### 読解用本文
+ + + +

直近10年間(2014〜23年)のドイツの豚肉需給動向を見ると、豚肉生産量は減少傾向で推移している(表1)。同国の1人当たり豚肉消費量は、高齢化や健康、環境問題に対する意識の高まりから、この10年間で25.5%減少している。一方、豚肉自給率は134〜149%の間で推移している。
(1)豚飼養頭数
ドイツの豚飼養頭数は、2014年に2834万頭を記録した後、15年以降は減少を続け、23年の飼養頭数は2122万頭(14年比25.1%減)となった(図1)。特に20年から21年、21年から22年にかけての減少幅が大きい。これは、COVID−19とASFによる豚肉価格の低下やAWに関する規制の強化によるものとみられる。
飼養頭数の減少により、豚肉生産量も減少しており、16年に559万トンを記録した以降は減少を続け、23年には418万トン(16年比25.1%減)まで減少している。飼養頭数の減少を受け、EU食肉最大手のヴィオン(VION)社(本社オランダ)が24年2月、ドイツ最大規模の同社豚処理施設を閉鎖するなど、近年はドイツ国内の食肉処理施設の閉鎖や再編が相次いでいる。
(2)養豚経営の概況
ドイツの養豚生産者数は、2014年の2万6800戸から23年には1万6170戸に減少している(図2)。特に、繁殖農家の減少が大きく、23年には5200戸となり、14年と比較すると5000戸(49.0%減)減少している。また、EUおよび国内の母豚の飼養に関する規制強化により、繁殖と肥育の分業化が進んでいるとされる。なお、ドイツでは、近年の繁殖母豚の減少以前から、隣接するデンマークやオランダから肥育用もと豚として子豚を輸入することも多かった。
飼養規模別の生産者数の推移を見ると、23年は14年と比較して5000頭以上を除いたすべての階層で生産者数が減少している(表2)。
近年は、COVID−19による外食需要の減少に伴う豚肉価格の低下や、ASFの発生による輸出需要の減少、飼料価格など生産コスト上昇による収益性の悪化も生産者数の減少に拍車をかけている(表3)。肥育豚の枝肉1キログラム当たりの飼料価格を見ると、22年は前年比56.3%上昇となったことで、同年の枝肉1キログラム当たりの生産コストは同35.0%増となった。EU平均の同生産コストは同26.0%増であり、ドイツの生産コスト上昇は他の主要豚肉生産国よりも顕著であった。

+ + + +

### 解くべき問題
上の本文をもとに、次の問いに答えてください。
(a) 2023年のドイツの豚飼養頭数は何頭か。
(b) 2023年のドイツの繁殖農家は何戸か。
(c) 2022年の枝肉1キログラム当たり生産コストは、EU平均で前年比何%増だったか。

データセットに収録された項目:
+ + + +

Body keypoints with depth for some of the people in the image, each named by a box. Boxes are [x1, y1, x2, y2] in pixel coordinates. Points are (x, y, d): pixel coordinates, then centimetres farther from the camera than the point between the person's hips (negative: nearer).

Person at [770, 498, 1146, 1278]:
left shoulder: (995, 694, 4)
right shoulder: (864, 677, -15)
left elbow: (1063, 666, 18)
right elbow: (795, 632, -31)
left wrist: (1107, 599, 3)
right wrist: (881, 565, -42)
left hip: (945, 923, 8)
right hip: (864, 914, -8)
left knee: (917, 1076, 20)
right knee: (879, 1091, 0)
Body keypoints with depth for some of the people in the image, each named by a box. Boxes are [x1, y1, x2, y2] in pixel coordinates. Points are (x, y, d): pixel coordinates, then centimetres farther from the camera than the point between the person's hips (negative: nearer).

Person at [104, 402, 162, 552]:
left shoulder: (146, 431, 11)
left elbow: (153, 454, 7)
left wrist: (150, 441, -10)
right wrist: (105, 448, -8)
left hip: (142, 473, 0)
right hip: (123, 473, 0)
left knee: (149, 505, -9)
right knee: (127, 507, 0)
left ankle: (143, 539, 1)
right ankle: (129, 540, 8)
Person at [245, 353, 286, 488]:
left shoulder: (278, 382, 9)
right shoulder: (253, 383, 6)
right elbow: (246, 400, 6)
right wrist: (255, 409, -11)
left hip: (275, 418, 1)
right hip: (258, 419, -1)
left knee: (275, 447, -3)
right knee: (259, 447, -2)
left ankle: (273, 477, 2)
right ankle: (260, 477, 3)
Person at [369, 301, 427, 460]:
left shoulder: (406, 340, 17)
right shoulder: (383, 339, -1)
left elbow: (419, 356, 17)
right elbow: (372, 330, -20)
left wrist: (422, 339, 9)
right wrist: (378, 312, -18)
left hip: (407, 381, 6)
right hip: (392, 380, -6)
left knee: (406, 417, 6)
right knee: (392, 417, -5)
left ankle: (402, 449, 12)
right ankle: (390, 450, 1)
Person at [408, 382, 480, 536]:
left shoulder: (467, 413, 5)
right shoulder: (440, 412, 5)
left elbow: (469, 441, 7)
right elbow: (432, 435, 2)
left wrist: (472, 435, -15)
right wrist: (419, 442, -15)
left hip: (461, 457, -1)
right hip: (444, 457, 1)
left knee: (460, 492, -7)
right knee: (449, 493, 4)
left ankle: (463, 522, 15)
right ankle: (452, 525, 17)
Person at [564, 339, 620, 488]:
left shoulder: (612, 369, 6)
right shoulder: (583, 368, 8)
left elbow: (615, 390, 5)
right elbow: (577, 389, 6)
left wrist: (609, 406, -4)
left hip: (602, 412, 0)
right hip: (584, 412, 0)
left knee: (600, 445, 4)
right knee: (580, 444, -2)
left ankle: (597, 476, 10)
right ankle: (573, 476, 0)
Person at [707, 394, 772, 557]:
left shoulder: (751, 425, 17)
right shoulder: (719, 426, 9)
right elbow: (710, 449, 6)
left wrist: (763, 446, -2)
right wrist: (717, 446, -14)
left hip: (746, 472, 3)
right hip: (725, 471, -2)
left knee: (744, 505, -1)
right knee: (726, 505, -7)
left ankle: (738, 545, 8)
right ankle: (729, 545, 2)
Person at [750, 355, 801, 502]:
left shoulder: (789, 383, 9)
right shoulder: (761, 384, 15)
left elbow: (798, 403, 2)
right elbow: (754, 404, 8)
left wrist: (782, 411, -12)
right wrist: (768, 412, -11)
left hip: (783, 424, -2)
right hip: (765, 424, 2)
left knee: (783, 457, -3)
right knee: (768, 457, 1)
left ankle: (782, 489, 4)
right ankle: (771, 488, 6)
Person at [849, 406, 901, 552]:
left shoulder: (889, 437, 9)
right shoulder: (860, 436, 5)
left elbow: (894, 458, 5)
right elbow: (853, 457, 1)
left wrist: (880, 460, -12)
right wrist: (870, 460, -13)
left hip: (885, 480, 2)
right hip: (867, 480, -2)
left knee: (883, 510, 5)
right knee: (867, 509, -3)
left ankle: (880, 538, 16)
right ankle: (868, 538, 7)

+ + + +

### 課題への回答
(a) 2122万頭
(b) 5200戸
(c) 26.0%増